__TASK STATEMENT__
Copy the data below line for line, changing nothing.

BEGIN MATERIAL TO PROCESS

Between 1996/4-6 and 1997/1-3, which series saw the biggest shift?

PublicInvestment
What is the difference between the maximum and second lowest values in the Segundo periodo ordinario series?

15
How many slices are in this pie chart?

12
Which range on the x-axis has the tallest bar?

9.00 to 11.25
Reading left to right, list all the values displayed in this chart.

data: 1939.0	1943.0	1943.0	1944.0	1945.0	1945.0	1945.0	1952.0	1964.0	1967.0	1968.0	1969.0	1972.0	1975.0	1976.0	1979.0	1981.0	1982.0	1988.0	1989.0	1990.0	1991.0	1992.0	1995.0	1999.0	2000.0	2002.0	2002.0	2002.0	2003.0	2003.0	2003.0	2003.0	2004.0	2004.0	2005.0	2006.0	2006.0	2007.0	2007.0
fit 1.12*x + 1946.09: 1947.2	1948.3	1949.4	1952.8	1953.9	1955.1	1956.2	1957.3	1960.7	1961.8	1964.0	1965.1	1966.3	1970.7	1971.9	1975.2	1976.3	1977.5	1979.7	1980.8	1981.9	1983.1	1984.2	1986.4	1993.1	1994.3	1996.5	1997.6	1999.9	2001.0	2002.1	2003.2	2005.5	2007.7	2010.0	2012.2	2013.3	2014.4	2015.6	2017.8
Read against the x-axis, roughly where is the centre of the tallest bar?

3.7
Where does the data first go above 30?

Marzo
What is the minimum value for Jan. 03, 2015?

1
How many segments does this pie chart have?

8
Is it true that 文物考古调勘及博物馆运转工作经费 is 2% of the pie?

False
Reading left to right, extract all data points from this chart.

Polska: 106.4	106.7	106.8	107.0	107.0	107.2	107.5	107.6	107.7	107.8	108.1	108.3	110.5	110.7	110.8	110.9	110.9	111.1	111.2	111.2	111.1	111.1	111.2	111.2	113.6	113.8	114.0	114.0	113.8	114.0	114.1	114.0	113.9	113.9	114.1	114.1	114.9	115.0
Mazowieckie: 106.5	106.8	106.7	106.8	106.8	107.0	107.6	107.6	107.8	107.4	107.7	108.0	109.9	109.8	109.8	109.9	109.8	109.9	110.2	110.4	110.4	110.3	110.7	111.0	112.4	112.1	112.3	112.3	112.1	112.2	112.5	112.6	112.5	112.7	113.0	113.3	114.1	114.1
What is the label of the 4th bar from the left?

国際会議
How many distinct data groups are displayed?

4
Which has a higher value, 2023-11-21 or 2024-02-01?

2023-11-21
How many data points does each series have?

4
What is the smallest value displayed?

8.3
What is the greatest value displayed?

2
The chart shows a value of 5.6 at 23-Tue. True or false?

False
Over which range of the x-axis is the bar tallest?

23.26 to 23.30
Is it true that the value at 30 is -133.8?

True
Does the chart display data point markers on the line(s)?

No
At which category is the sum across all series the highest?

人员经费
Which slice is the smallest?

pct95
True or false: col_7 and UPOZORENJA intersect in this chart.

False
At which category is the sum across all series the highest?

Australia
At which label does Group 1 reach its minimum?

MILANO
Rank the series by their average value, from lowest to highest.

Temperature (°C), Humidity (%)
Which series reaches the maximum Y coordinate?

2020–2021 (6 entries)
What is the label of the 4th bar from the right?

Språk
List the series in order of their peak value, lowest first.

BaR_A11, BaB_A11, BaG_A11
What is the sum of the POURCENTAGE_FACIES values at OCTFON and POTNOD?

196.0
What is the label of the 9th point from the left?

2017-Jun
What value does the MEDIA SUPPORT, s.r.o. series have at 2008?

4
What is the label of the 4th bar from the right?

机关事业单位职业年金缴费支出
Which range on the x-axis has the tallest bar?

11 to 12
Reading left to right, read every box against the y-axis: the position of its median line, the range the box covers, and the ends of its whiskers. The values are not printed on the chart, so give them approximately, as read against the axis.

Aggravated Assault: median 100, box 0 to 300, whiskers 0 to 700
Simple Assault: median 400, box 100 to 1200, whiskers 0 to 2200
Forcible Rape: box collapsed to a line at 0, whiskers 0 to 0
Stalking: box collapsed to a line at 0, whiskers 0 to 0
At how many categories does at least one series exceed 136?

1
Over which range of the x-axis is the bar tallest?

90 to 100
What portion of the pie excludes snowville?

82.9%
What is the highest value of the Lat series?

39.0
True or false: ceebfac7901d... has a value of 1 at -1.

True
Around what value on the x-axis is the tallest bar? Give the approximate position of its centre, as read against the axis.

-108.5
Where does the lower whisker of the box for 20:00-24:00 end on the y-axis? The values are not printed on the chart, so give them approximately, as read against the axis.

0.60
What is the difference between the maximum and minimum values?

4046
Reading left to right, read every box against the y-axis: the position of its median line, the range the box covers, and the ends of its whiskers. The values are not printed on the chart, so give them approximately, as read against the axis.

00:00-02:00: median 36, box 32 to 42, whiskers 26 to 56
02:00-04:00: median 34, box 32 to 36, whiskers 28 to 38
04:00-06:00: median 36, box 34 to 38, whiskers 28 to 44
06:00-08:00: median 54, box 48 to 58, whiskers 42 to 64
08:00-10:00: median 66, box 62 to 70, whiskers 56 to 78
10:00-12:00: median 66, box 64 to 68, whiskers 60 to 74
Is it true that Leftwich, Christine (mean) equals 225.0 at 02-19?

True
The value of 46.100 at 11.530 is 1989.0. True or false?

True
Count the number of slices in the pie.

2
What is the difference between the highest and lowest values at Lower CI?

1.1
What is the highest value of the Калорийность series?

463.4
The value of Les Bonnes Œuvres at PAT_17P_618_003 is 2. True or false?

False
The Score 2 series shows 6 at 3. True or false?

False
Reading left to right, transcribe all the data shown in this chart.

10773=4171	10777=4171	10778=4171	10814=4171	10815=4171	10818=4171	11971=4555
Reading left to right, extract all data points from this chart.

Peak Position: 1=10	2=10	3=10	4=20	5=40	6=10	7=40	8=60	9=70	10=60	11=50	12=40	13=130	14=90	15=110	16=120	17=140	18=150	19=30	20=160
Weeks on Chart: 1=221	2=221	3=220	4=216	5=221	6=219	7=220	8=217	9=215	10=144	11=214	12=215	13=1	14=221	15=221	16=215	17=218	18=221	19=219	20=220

END MATERIAL TO PROCESS

__RESPONSE TO THE TASK__
Between 1996/4-6 and 1997/1-3, which series saw the biggest shift?

PublicInvestment
What is the difference between the maximum and second lowest values in the Segundo periodo ordinario series?

15
How many slices are in this pie chart?

12
Which range on the x-axis has the tallest bar?

9.00 to 11.25
Reading left to right, list all the values displayed in this chart.

data: 1939.0	1943.0	1943.0	1944.0	1945.0	1945.0	1945.0	1952.0	1964.0	1967.0	1968.0	1969.0	1972.0	1975.0	1976.0	1979.0	1981.0	1982.0	1988.0	1989.0	1990.0	1991.0	1992.0	1995.0	1999.0	2000.0	2002.0	2002.0	2002.0	2003.0	2003.0	2003.0	2003.0	2004.0	2004.0	2005.0	2006.0	2006.0	2007.0	2007.0
fit 1.12*x + 1946.09: 1947.2	1948.3	1949.4	1952.8	1953.9	1955.1	1956.2	1957.3	1960.7	1961.8	1964.0	1965.1	1966.3	1970.7	1971.9	1975.2	1976.3	1977.5	1979.7	1980.8	1981.9	1983.1	1984.2	1986.4	1993.1	1994.3	1996.5	1997.6	1999.9	2001.0	2002.1	2003.2	2005.5	2007.7	2010.0	2012.2	2013.3	2014.4	2015.6	2017.8
Read against the x-axis, roughly where is the centre of the tallest bar?

3.7
Where does the data first go above 30?

Marzo
What is the minimum value for Jan. 03, 2015?

1
How many segments does this pie chart have?

8
Is it true that 文物考古调勘及博物馆运转工作经费 is 2% of the pie?

False
Reading left to right, extract all data points from this chart.

Polska: 106.4	106.7	106.8	107.0	107.0	107.2	107.5	107.6	107.7	107.8	108.1	108.3	110.5	110.7	110.8	110.9	110.9	111.1	111.2	111.2	111.1	111.1	111.2	111.2	113.6	113.8	114.0	114.0	113.8	114.0	114.1	114.0	113.9	113.9	114.1	114.1	114.9	115.0
Mazowieckie: 106.5	106.8	106.7	106.8	106.8	107.0	107.6	107.6	107.8	107.4	107.7	108.0	109.9	109.8	109.8	109.9	109.8	109.9	110.2	110.4	110.4	110.3	110.7	111.0	112.4	112.1	112.3	112.3	112.1	112.2	112.5	112.6	112.5	112.7	113.0	113.3	114.1	114.1
What is the label of the 4th bar from the left?

国際会議
How many distinct data groups are displayed?

4
Which has a higher value, 2023-11-21 or 2024-02-01?

2023-11-21
How many data points does each series have?

4
What is the smallest value displayed?

8.3
What is the greatest value displayed?

2
The chart shows a value of 5.6 at 23-Tue. True or false?

False
Over which range of the x-axis is the bar tallest?

23.26 to 23.30
Is it true that the value at 30 is -133.8?

True
Does the chart display data point markers on the line(s)?

No
At which category is the sum across all series the highest?

人员经费
Which slice is the smallest?

pct95
True or false: col_7 and UPOZORENJA intersect in this chart.

False
At which category is the sum across all series the highest?

Australia
At which label does Group 1 reach its minimum?

MILANO
Rank the series by their average value, from lowest to highest.

Temperature (°C), Humidity (%)
Which series reaches the maximum Y coordinate?

2020–2021 (6 entries)
What is the label of the 4th bar from the right?

Språk
List the series in order of their peak value, lowest first.

BaR_A11, BaB_A11, BaG_A11
What is the sum of the POURCENTAGE_FACIES values at OCTFON and POTNOD?

196.0
What is the label of the 9th point from the left?

2017-Jun
What value does the MEDIA SUPPORT, s.r.o. series have at 2008?

4
What is the label of the 4th bar from the right?

机关事业单位职业年金缴费支出
Which range on the x-axis has the tallest bar?

11 to 12
Reading left to right, read every box against the y-axis: the position of its median line, the range the box covers, and the ends of its whiskers. The values are not printed on the chart, so give them approximately, as read against the axis.

Aggravated Assault: median 100, box 0 to 300, whiskers 0 to 700
Simple Assault: median 400, box 100 to 1200, whiskers 0 to 2200
Forcible Rape: box collapsed to a line at 0, whiskers 0 to 0
Stalking: box collapsed to a line at 0, whiskers 0 to 0
At how many categories does at least one series exceed 136?

1
Over which range of the x-axis is the bar tallest?

90 to 100
What portion of the pie excludes snowville?

82.9%
What is the highest value of the Lat series?

39.0
True or false: ceebfac7901d... has a value of 1 at -1.

True
Around what value on the x-axis is the tallest bar? Give the approximate position of its centre, as read against the axis.

-108.5
Where does the lower whisker of the box for 20:00-24:00 end on the y-axis? The values are not printed on the chart, so give them approximately, as read against the axis.

0.60
What is the difference between the maximum and minimum values?

4046
Reading left to right, read every box against the y-axis: the position of its median line, the range the box covers, and the ends of its whiskers. The values are not printed on the chart, so give them approximately, as read against the axis.

00:00-02:00: median 36, box 32 to 42, whiskers 26 to 56
02:00-04:00: median 34, box 32 to 36, whiskers 28 to 38
04:00-06:00: median 36, box 34 to 38, whiskers 28 to 44
06:00-08:00: median 54, box 48 to 58, whiskers 42 to 64
08:00-10:00: median 66, box 62 to 70, whiskers 56 to 78
10:00-12:00: median 66, box 64 to 68, whiskers 60 to 74
Is it true that Leftwich, Christine (mean) equals 225.0 at 02-19?

True
The value of 46.100 at 11.530 is 1989.0. True or false?

True
Count the number of slices in the pie.

2
What is the difference between the highest and lowest values at Lower CI?

1.1
What is the highest value of the Калорийность series?

463.4
The value of Les Bonnes Œuvres at PAT_17P_618_003 is 2. True or false?

False
The Score 2 series shows 6 at 3. True or false?

False
Reading left to right, transcribe all the data shown in this chart.

10773=4171	10777=4171	10778=4171	10814=4171	10815=4171	10818=4171	11971=4555
Reading left to right, extract all data points from this chart.

Peak Position: 1=10	2=10	3=10	4=20	5=40	6=10	7=40	8=60	9=70	10=60	11=50	12=40	13=130	14=90	15=110	16=120	17=140	18=150	19=30	20=160
Weeks on Chart: 1=221	2=221	3=220	4=216	5=221	6=219	7=220	8=217	9=215	10=144	11=214	12=215	13=1	14=221	15=221	16=215	17=218	18=221	19=219	20=220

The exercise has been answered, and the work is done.